Текст └Балтийского дневника” не возникал из интеллектуальных соображений. Он физиологически, почти биологически начинается со слов, а вернее, зафиксированных ими ощущений: └Я ем водоросли, пью водоросли, за волосы пру недоросля”. Эту точку из всех известных мне читателей текста смогла обнаружить только вдова писателя Александра Гольдштейна Ирина, которая сейчас, после Сашиной смерти, начала писать выдающуюся экзистенциальную прозу, человеческая цена которой — утрата близкого человека. Из этой же точки безвозвратной утраты начинается корпус └Балтийского дневника”, обрастающий подробностями, которые человек вне личной трагедии вряд ли смог бы разглядеть и, не будучи профессиональным литератором, вряд ли смог бы их описать”.
Что ж, давайте вчитаемся в последний абзац еще раз. И еще раз… Хватит.
Михаил Холмогоров. Это же смертное дело. — “Мир Паустовского”, 2008, № 26.
“Драма казаковского почти десятилетнего молчания (речь о прозаике Юрии Казакове. — П. К.) в том, что его истерзала страсть писать словами не теми, которые нашел автор, а теми, что нашли автора.

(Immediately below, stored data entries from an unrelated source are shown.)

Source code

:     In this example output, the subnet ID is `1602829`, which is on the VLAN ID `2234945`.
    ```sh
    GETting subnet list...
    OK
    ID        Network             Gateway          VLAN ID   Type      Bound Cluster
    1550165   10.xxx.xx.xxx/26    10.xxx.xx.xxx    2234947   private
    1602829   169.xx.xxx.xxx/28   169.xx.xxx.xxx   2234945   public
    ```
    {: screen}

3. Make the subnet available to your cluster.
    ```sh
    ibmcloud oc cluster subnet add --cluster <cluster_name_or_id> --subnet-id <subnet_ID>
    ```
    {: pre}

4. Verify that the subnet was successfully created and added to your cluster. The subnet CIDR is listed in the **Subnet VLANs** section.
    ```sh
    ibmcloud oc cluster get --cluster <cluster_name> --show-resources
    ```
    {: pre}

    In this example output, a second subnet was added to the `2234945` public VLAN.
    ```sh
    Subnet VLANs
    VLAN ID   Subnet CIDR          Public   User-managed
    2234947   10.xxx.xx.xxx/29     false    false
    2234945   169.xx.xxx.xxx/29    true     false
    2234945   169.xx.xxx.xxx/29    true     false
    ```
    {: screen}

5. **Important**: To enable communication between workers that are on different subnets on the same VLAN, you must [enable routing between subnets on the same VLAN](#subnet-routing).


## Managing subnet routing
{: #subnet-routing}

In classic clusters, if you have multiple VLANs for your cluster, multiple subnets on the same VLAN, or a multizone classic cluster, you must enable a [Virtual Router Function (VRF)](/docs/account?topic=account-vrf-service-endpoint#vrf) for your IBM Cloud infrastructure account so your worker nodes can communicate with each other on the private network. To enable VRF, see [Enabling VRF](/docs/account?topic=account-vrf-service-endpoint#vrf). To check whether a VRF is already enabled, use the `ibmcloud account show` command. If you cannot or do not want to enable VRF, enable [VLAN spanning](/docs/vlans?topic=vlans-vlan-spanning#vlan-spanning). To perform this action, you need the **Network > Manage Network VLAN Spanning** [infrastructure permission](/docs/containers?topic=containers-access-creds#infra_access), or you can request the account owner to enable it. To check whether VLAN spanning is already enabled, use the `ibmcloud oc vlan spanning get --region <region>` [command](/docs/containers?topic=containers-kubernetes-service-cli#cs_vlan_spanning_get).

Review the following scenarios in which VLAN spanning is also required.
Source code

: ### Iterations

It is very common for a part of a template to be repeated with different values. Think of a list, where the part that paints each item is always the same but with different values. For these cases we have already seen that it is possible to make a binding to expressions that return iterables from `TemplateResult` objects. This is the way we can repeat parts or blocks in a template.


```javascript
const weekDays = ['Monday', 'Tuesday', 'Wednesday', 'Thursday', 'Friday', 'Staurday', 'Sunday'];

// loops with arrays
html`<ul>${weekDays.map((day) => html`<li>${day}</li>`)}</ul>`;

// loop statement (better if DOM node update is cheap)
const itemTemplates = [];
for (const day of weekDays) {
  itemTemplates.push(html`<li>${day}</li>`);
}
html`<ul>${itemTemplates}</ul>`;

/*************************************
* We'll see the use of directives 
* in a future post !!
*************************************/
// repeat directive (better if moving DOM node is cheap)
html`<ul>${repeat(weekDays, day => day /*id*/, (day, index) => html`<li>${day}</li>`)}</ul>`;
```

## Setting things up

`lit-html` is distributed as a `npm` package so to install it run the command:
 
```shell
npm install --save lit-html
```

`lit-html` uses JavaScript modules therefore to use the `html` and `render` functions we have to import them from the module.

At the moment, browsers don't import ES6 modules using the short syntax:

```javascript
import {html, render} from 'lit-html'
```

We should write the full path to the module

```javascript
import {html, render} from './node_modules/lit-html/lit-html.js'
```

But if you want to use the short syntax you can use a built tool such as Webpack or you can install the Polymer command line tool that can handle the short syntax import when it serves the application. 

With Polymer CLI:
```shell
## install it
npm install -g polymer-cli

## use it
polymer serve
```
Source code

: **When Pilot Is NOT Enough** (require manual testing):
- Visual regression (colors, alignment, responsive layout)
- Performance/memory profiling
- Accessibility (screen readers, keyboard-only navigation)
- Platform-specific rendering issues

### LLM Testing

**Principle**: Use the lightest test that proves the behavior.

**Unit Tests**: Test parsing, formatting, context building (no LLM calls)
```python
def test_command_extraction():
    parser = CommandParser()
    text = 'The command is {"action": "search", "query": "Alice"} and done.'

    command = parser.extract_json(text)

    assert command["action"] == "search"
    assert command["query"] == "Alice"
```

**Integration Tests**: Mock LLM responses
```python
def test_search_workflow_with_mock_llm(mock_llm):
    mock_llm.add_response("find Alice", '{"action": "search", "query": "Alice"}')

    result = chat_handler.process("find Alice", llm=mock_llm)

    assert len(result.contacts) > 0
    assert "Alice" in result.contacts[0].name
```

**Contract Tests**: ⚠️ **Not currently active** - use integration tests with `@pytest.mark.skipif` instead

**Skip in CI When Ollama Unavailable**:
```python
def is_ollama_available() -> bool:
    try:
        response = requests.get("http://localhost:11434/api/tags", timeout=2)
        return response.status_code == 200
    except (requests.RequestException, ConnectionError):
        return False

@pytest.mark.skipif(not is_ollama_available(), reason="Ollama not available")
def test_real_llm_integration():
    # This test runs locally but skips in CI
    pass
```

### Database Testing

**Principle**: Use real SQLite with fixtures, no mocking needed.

Слово найденное, пусть даже и в муках, перестало удовлетворять: в нем обнаруживается конструкция, то есть авторское своеволие. Звуков фальшивых не было, Казаков органически был неспособен писать небрежно, но были звуки лишние — только чуткое и жестокое ухо автора могло различить их. Но — различало. И перо останавливалось”.
Составитель Павел Крючков
ИЗ ЛЕТОПИСИ “НОВОГО МИРА”
Май
15 лет назад — в № 5 за 1994 год напечатана “Одиссея” Евгения Федорова.
70 лет назад — в № 5 за 1939 год напечатана пьеса Леонида Леонова “Волк. (Бегство Сандукова)”.